Try it:
Print, from the listing below, the lines starting at the line containing "right wrist: (1149, 449)" and ending at the line containing "right eye: (742, 275)", exactly as they stand, and print nothing else.
◇ ◇ ◇ ◇ ◇ ◇ ◇
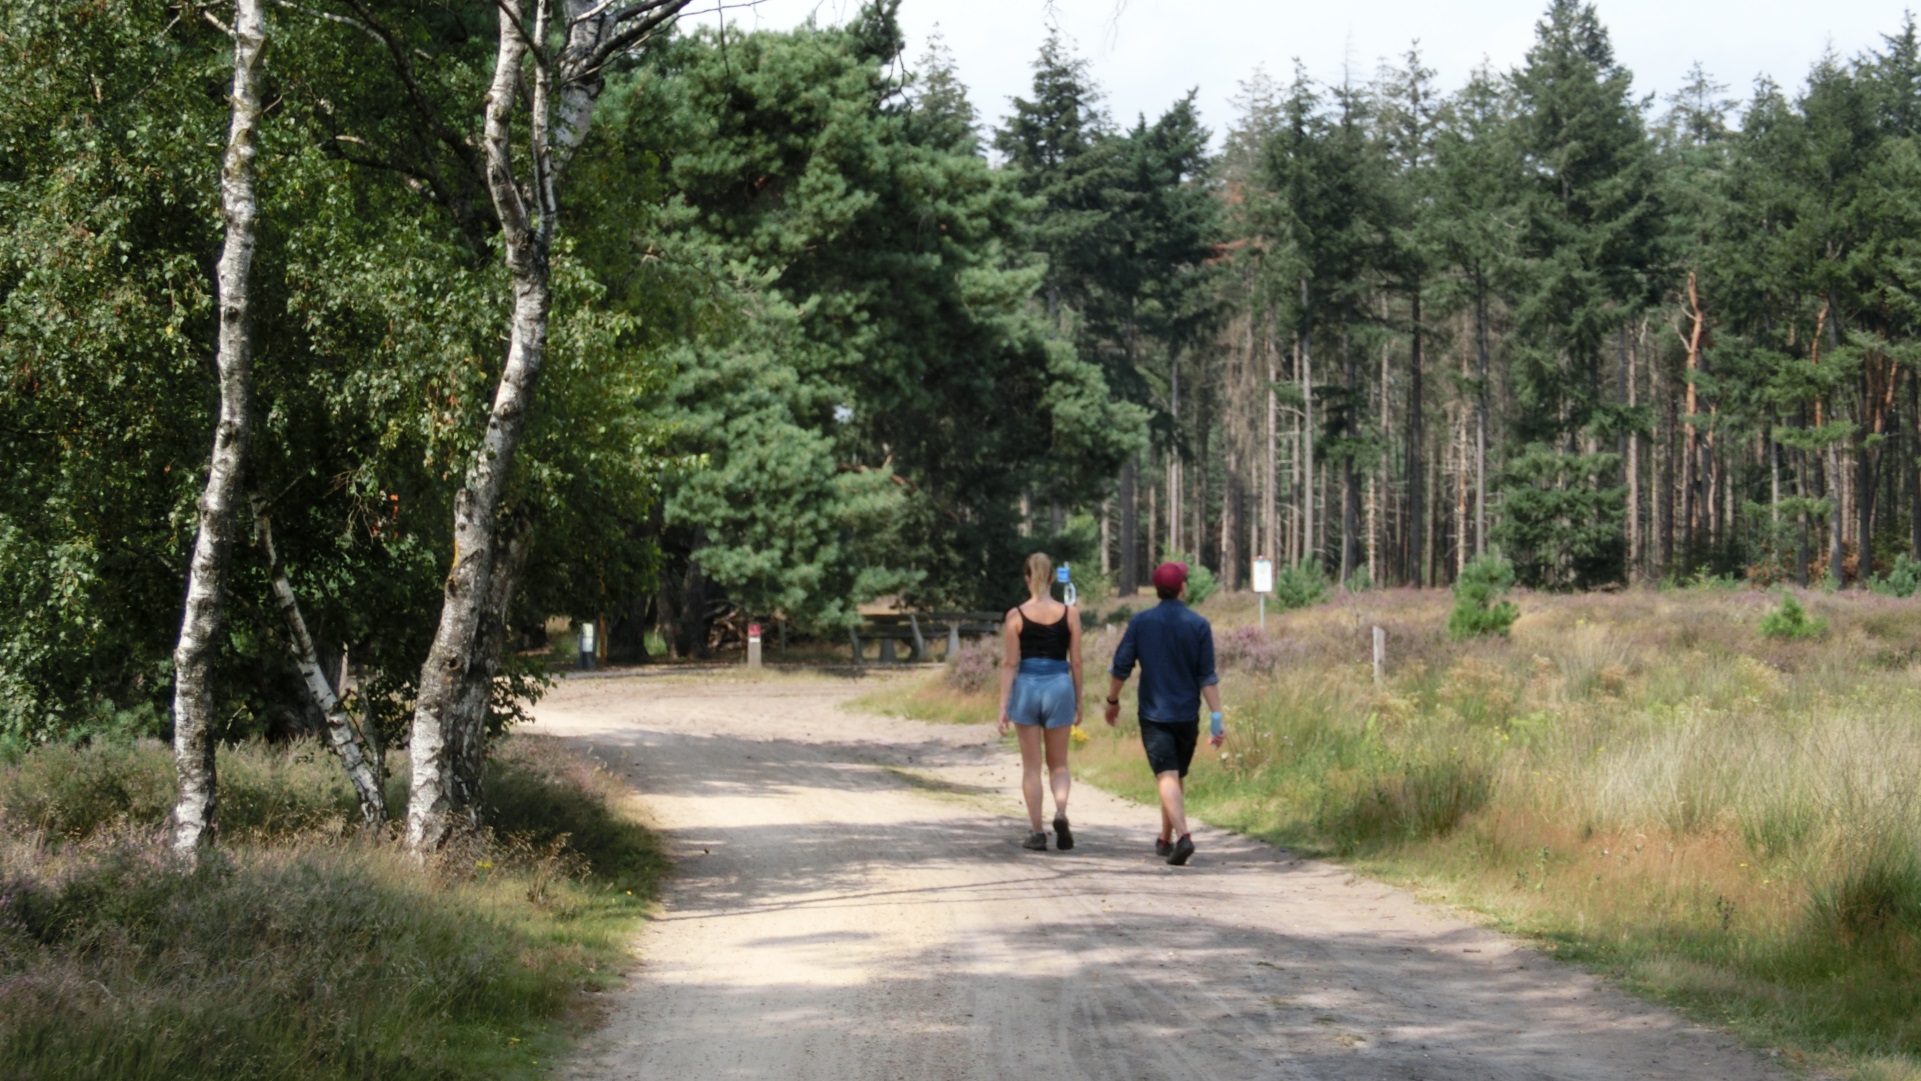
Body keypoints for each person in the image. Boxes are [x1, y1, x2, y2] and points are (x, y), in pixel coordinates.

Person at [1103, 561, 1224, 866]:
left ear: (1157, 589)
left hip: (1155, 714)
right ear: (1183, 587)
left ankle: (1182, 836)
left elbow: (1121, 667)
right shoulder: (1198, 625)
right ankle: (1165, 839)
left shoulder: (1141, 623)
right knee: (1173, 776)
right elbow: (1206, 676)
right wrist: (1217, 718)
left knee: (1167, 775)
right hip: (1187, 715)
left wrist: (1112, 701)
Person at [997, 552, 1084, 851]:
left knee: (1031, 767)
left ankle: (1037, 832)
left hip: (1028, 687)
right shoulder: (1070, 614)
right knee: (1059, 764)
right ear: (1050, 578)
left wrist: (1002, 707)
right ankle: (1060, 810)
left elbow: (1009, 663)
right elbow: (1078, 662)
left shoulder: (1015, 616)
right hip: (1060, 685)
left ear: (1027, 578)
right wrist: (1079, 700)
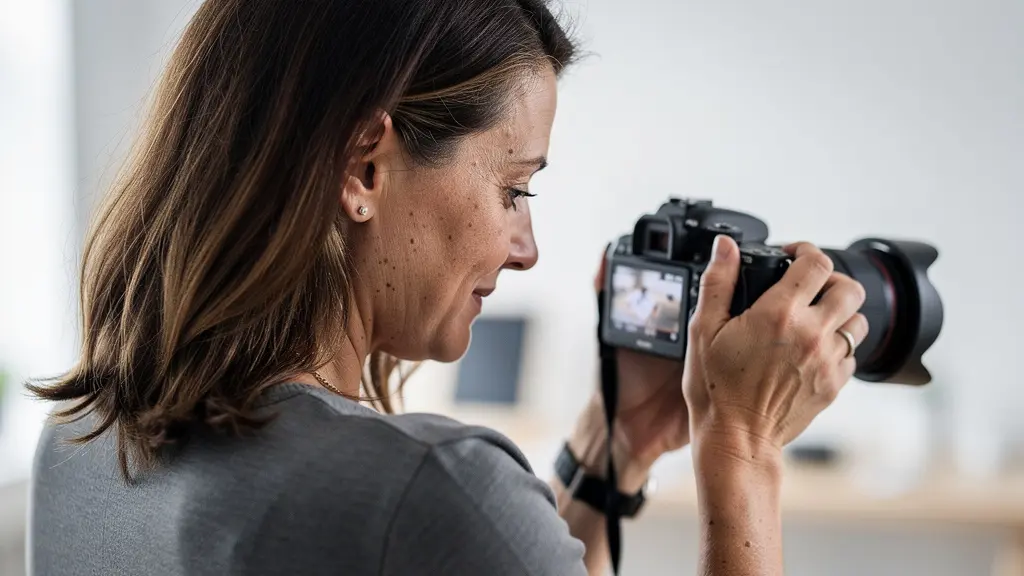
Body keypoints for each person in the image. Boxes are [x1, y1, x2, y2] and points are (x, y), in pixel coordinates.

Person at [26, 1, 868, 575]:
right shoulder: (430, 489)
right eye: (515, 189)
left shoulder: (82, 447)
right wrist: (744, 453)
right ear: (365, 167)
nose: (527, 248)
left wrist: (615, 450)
◇ ◇ ◇ ◇ ◇ ◇ ◇
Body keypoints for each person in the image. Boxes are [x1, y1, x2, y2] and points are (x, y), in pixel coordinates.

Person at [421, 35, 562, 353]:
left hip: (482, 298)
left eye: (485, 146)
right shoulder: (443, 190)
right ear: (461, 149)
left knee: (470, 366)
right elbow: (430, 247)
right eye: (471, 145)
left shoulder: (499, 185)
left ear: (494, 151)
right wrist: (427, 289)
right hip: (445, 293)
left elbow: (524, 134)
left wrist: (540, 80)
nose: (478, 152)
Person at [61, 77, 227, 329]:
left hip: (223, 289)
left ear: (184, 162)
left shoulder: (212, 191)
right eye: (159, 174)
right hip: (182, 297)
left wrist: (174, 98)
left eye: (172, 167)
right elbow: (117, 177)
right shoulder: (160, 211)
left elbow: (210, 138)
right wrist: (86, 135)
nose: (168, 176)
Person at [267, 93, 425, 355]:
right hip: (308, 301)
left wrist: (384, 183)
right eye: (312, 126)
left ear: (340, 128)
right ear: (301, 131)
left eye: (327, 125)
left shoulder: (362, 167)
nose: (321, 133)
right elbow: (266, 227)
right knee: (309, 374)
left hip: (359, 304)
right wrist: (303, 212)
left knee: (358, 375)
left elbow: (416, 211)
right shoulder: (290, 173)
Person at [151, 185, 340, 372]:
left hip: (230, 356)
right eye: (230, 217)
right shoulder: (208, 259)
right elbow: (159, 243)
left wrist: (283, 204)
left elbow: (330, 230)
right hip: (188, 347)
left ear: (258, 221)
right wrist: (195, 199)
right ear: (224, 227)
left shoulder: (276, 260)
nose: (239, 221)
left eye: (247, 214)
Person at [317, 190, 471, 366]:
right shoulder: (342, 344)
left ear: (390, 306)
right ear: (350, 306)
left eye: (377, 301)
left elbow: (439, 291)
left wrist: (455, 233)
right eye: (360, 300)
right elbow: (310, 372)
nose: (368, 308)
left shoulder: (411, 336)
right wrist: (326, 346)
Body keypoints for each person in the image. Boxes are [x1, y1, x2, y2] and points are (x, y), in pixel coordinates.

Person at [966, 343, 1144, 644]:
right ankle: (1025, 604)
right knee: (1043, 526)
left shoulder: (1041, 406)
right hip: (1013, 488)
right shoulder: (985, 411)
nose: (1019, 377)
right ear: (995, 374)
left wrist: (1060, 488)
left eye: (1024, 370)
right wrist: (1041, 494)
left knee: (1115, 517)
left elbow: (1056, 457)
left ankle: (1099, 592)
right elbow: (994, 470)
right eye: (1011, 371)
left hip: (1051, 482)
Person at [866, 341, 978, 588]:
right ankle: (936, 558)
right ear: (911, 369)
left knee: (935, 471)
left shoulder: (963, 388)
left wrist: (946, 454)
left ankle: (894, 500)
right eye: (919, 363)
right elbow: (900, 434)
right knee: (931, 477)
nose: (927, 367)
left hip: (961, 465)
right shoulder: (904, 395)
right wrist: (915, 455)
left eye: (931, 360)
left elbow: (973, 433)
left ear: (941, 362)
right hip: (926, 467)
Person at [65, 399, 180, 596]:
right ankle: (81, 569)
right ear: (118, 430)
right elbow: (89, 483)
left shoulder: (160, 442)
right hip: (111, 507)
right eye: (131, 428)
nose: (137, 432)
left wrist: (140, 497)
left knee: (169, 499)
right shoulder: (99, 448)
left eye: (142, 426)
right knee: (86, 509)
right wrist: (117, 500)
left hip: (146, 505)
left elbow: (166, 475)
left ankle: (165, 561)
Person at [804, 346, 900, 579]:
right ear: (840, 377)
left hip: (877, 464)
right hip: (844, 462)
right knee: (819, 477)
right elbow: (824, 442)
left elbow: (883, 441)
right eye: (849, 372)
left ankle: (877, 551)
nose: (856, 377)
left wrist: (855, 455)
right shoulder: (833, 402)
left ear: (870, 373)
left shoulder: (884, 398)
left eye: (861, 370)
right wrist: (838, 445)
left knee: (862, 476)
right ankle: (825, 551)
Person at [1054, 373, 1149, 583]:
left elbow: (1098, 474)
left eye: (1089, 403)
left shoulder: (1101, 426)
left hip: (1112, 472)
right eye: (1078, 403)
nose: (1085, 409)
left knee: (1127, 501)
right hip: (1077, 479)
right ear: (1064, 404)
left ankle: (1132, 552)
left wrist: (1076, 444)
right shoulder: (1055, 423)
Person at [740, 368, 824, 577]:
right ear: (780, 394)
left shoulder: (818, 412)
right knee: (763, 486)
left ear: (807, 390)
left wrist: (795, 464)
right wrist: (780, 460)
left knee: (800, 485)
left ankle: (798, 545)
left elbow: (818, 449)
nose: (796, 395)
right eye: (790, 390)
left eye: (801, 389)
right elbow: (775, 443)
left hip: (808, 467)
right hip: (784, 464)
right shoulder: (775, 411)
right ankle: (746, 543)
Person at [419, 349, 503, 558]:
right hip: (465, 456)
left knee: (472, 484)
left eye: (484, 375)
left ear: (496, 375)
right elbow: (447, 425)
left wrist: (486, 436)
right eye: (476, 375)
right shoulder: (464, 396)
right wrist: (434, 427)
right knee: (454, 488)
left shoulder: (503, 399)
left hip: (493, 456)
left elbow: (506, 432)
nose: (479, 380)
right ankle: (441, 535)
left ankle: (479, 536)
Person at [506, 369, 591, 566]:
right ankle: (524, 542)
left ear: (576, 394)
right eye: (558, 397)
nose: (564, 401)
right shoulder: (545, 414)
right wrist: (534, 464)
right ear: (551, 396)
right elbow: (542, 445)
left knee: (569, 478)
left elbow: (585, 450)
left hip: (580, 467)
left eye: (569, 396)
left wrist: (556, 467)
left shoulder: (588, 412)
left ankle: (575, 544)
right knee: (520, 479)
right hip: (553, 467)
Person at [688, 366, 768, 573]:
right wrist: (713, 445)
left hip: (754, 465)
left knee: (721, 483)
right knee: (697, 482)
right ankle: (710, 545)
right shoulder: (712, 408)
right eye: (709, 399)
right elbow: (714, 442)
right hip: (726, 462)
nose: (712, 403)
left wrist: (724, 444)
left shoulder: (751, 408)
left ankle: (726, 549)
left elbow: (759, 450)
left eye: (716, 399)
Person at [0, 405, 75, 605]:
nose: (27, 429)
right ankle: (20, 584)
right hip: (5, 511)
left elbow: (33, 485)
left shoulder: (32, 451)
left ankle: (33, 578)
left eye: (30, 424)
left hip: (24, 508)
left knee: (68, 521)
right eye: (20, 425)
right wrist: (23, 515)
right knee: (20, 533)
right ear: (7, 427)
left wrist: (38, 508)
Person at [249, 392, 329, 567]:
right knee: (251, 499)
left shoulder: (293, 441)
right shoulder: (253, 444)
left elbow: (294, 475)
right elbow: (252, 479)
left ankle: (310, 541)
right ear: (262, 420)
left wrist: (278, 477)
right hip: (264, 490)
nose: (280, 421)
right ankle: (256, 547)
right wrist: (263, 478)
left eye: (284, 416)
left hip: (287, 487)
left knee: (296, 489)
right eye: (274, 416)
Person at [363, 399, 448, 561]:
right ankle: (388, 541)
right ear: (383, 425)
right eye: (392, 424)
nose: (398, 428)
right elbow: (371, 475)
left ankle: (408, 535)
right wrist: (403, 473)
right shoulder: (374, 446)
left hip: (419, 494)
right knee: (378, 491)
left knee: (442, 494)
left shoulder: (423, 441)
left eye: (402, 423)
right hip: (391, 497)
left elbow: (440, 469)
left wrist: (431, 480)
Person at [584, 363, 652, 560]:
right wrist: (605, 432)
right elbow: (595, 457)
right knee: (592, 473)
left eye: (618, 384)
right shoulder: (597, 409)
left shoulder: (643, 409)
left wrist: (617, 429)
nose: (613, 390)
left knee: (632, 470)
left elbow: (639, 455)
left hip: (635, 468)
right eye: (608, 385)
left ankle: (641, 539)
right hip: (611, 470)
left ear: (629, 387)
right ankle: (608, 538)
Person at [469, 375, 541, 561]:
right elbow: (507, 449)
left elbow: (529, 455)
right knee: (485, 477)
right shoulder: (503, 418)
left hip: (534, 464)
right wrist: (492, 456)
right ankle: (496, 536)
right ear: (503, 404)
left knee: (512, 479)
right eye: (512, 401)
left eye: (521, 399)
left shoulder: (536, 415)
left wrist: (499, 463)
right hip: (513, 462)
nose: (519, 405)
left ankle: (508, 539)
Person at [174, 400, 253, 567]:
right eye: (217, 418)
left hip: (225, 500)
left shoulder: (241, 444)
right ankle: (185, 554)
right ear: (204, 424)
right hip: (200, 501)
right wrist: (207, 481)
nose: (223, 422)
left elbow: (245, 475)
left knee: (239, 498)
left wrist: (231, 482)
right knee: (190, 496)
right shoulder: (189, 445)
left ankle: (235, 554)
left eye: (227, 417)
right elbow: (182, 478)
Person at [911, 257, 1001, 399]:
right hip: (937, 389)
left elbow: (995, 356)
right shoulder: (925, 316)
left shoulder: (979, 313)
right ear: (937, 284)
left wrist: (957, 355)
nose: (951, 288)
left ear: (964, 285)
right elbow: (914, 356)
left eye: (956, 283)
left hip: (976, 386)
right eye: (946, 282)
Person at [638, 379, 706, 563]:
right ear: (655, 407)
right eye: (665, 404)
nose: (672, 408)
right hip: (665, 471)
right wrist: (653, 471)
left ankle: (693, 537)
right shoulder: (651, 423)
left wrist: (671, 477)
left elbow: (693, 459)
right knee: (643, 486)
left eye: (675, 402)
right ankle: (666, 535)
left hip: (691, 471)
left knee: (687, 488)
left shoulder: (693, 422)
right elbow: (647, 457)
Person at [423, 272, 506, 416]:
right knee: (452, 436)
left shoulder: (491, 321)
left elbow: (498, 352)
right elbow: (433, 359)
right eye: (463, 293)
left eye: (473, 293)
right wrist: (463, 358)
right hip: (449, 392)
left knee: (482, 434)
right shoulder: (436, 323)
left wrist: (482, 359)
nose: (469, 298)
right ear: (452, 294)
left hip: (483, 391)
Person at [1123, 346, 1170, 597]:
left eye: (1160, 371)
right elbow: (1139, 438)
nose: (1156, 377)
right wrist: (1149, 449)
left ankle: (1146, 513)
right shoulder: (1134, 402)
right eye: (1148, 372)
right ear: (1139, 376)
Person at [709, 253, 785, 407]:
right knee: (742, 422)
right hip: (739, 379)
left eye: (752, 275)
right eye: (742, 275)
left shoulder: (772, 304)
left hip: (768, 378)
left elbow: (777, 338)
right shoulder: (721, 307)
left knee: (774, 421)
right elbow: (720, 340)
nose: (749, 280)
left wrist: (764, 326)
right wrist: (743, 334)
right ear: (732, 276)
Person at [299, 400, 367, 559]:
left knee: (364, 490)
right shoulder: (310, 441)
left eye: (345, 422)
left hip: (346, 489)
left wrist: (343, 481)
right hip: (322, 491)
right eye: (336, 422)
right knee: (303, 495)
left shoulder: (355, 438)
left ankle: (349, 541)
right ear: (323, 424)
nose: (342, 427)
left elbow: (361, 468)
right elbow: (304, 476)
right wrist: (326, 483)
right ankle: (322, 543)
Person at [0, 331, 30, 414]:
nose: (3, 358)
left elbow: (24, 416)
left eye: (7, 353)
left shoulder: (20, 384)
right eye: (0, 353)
◇ ◇ ◇ ◇ ◇ ◇ ◇
Response:
right wrist: (1149, 449)
left ankle: (1146, 513)
right shoulder: (1134, 402)
right eye: (1148, 372)
right ear: (1139, 376)
Person at [709, 253, 785, 407]:
right knee: (742, 422)
right hip: (739, 379)
left eye: (752, 275)
right eye: (742, 275)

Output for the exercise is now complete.